Among the Leaves; a Bibliophytology
The history of botany (phytology) is the history of books twofold: Not only have books been the unparalleled and enduring medium for botanical study across the centuries, but plants have also served as the has the physical basis of books. Any book about plants is therefore also a book of plants in its most basic sense; between the unfurling leaves of a plant and unfolding leaves of a book, drawn are a myriad of connections to be revealed.
Found Among the Leaves; a Bibliophytology is an exploration of the rich and complex relationships that entangle object with information, image with medium. The LA County Arboretum’s library serves as both the project’s exhibition venue and its source material. Through works of collage, assemblage, painting, and objects from the Arboretum’s own collections, the exhibition will unfold as an aesthetic manifestation of the library itself: Trees made of books, flowers from scientific journals, bark as paper…. As the natural and cultural histories of plants and people as ecological companions continue to branch, how might they grow? At a time when the intimacy of printed matter is giving way to the ubiquity of digitalization, what do we make of the relationship between the book and the plant? Let’s look among the leaves.

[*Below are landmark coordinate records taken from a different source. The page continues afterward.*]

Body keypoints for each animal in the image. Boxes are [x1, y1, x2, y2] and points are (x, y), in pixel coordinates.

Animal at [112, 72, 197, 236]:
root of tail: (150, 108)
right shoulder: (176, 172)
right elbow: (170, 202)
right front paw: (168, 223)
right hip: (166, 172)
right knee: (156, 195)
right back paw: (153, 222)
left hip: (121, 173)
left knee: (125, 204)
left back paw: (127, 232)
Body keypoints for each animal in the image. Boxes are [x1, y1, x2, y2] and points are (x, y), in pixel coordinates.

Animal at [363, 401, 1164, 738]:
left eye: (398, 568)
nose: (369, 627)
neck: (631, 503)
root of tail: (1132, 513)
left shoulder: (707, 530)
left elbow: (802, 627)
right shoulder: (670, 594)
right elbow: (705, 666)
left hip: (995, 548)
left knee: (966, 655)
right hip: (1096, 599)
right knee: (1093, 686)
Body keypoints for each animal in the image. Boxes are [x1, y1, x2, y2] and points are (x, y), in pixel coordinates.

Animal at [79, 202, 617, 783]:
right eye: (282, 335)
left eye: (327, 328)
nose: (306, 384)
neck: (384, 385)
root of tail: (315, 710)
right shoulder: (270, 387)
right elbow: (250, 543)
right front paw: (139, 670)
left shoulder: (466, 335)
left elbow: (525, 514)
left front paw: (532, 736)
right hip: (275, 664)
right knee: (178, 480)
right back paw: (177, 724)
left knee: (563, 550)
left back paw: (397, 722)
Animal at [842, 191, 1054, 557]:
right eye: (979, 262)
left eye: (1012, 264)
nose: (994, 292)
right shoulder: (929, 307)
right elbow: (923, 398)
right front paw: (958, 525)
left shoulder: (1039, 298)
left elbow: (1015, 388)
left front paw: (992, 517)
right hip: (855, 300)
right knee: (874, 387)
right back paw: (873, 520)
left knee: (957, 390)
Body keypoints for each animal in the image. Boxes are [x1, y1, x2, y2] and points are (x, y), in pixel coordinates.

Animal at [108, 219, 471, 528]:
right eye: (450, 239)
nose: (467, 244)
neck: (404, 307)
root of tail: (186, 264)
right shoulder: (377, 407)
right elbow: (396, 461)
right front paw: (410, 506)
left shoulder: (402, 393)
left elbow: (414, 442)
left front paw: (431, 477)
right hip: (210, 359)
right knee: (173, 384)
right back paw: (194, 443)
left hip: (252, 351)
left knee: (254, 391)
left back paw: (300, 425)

Andrew Yang is a Chicago-based transdisciplinary artist who works with flux of the naturalcultural. His projects have been exhibited from Oklahoma to Yokohama, including the14th Istanbul Biennial, the MCA Chicago, and the Spencer Museum of Art. His writings appear in Leonardo, Art Journal, Gastronomica, and Biological Theory, among others. With a PhD in biology and MFA in visual art, he is an associate professor at the School of the Art Institute of Chicago and research associate at the Field Museum of Natural History.